During the Second Schleswig War, Tegetthoff as a Kommodore was given command, in February 1864, of a small Austrian squadron that sailed to the North Sea to support the weaker Prussian naval forces against the superior Danish navy which was blockading northern German ports. He was engaged by a Danish squadron commanded by Edouard Suenson at the Battle of Heligoland, in which Tegetthoff's flagship, the screw frigate , caught fire in a close-range gunnery fight with the Danish frigates Niels Juel and Jylland. Although the action was a tactical defeat for Tegetthoff, he achieved his main objective since the Danish squadron was shortly thereafter recalled to Copenhagen, lifting the blockade of the Elbe and Weser ports. Tegetthoff's telegraphic dispatch was answered by Emperor Franz Josef I with another on 12 May 1864 promoting him Kontreadmiral (Rear Admiral) and conferring upon him the Order of the Iron Crown.

==Seven Weeks' War==
Tegetthoff was appointed commander of the Austrian battle fleet on 9 May 1866, shortly before the Seven Weeks' War against Italy. Although the Italian fleet was larger and more powerful, Tegetthoff decided to engage it after a successful reconnaissance of the Italian base of Ancona on 27 June 1866. With their army suffering defeats against the Austrians during the first week of the war from 20 to 27 June 1866, the Italians sought a victory over the Austrian navy by sending their fleet against the Austrian naval base at Lissa, off the coast of Dalmatia near Spàlato (Split) on 16 July 1866. Encountering the Italian fleet early on the morning of 20 July 1866, Tegetthoff sailed straight for the center of the Italian fleet, hoping to ram the ships to make up for his own fleet's lack of firepower (Rammstoßtaktik). The smoke from the Italian ships made visibility very poor, however, and the Austrians missed the Italian fleet completely. Swinging around, Tegetthoff again charged, this time setting two Italian armored ships on fire and damaging several more.

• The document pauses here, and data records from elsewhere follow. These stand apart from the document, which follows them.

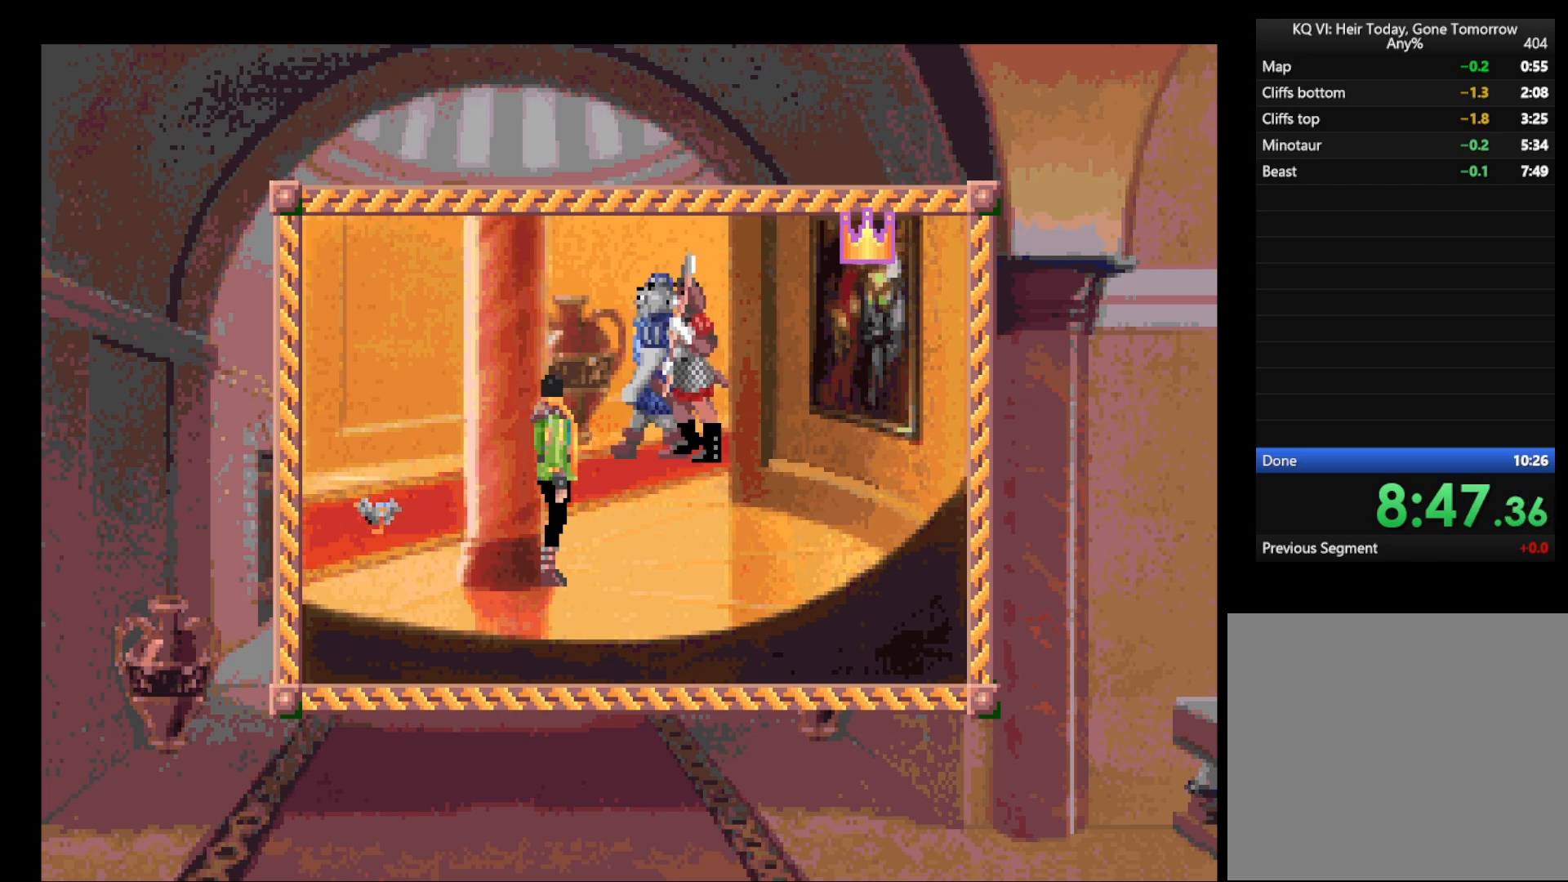
{"keys": ["return"], "mouse": [], "events": [[17, "mouse_right", "up"], [100, "mouse_right", "down"], [150, "mouse_right", "up"], [250, "mouse_right", "down"], [333, "mouse_right", "up"], [433, "mouse_right", "down"], [483, "mouse_right", "up"]]}
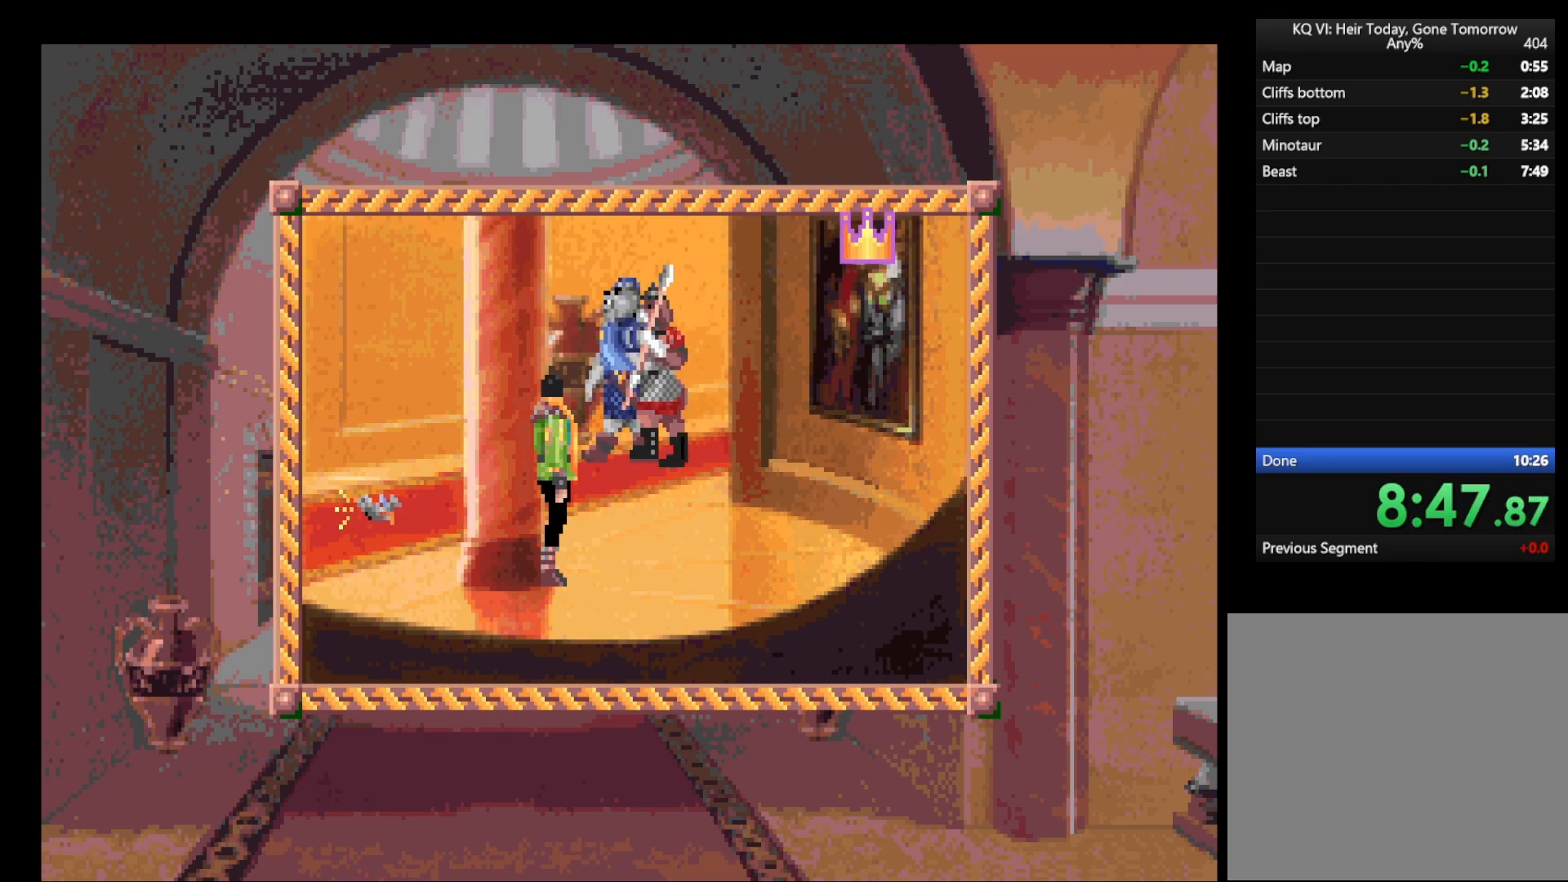
{"keys": ["return"], "mouse": [], "events": [[83, "mouse_right", "down"], [133, "mouse_right", "up"], [217, "mouse_right", "down"], [317, "mouse_right", "up"], [417, "mouse_right", "down"], [450, "mouse_right", "up"]]}
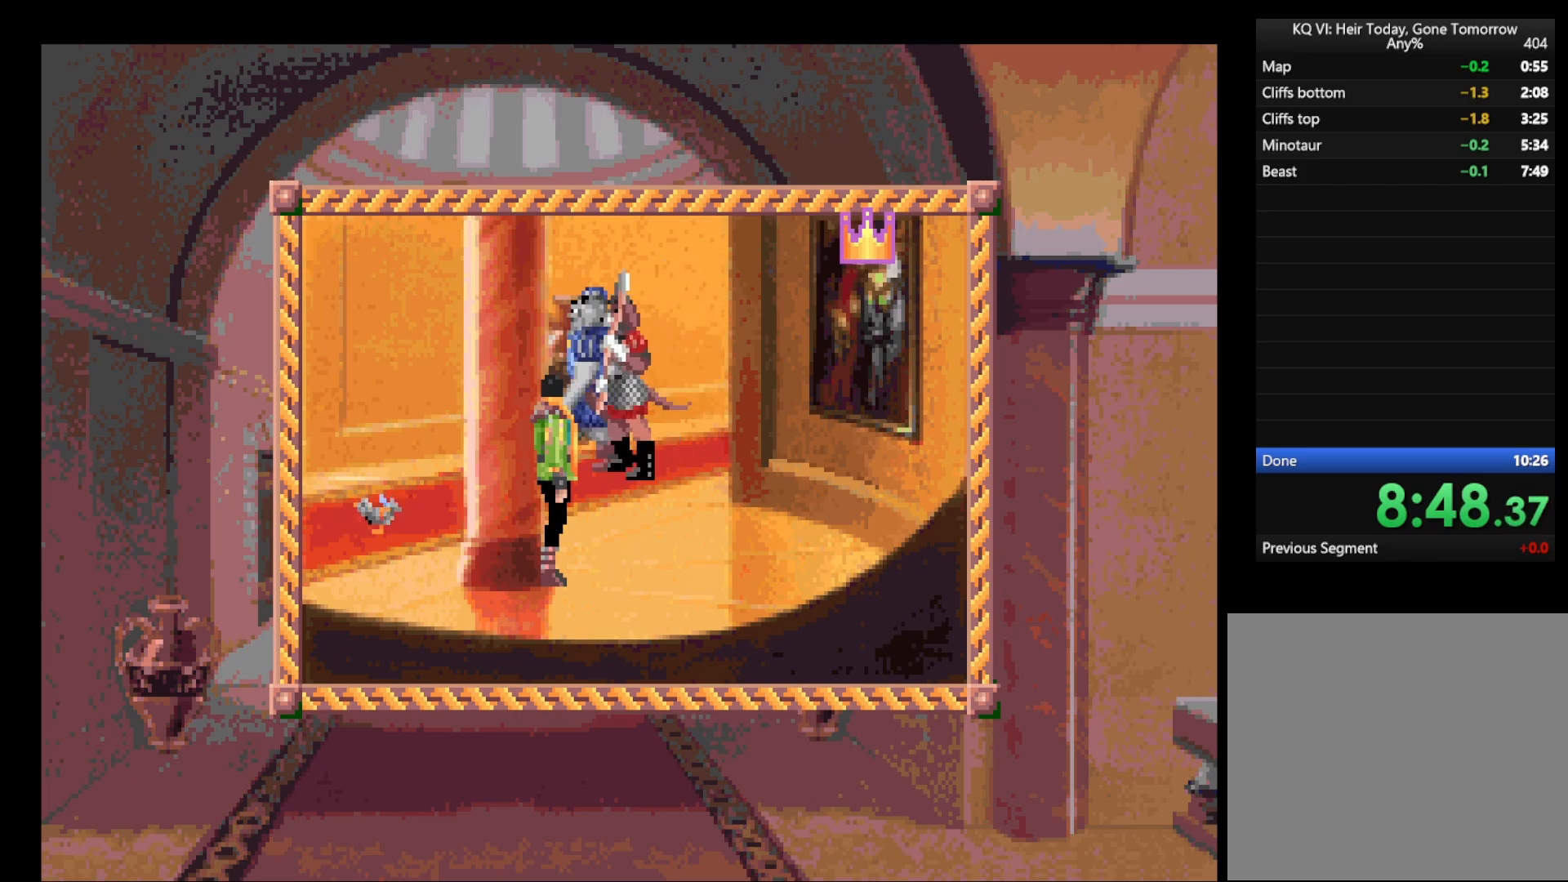
{"keys": ["return"], "mouse": [], "events": [[83, "mouse_right", "down"], [133, "mouse_right", "up"], [233, "mouse_right", "down"], [283, "mouse_right", "up"], [383, "mouse_right", "down"], [483, "mouse_right", "up"]]}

After Tegetthoff's flagship, the , rammed and sank the armored Italian frigate Re d'Italia, the Italian fleet retreated the next day. Tegetthoff returned in triumph to his base at Pula. Nevertheless, his victory did not materially affect the outcome of the war, as Italy's alliance with Prussia ensured an advantageous peace due to Prussian victory in the Austro-Prussian War. Tegetthoff was immediately promoted, by telegraph, to Vizeadmiral (Vice Admiral). He received congratulatory telegrams from Ferdinand Maximilian, by then the embattled Emperor of Mexico, and Vizeadmiral Hans Birch Dahlerup, former Oberkommandant der Marine (High Commandant of the Navy). Tegetthoff was decorated with the Commander's Cross of the Military Order of Maria Theresa and made honorary citizen of Vienna.

Following the victory of Lissa, Tegetthoff urged Franz Josef to annex the hinterland of the Dalmatian coast, so as to protect the region for development of naval bases. This was in fact accomplished with the occupation (1878) and annexation (1908) of Bosnia and Herzegovina, though long after Tegetthoff's death.

Tegetthoff undertook a journey of study to France, Britain and the United States in 1866/67. Upon the execution of Ferdinand Maximilian by the Mexican government of Benito Juárez, Tegetthoff was sent with the screw frigate Novara to bring his body home to Austria, arriving in the port of Trieste on 16 January 1868.

==Late years==
He received the post of Marinekommandant, as the chief administrative officer was named in 1865 in succession of Viceadmiral Ludwig von Fautz. In March 1868 Tegetthoff took also charge as Chef der Marinesektion (Chief of the Naval Section) of the War Ministry of the new dual monarchy. Despite considerable resistance from the General Staff, he vigorously pursued a complete reform of the Austro-Hungarian Navy; his reforms remained in force until the fall of the Donaumonarchie in 1918.

On 1 April 1868 Tegetthoff was made a Geheimrat and a member of the Herrenhaus.
Tegetthoff died suddenly from pneumonia on 7 April 1871 in Vienna at the age of 43. His grave is located in the cemetery of St. Leonhard in Graz.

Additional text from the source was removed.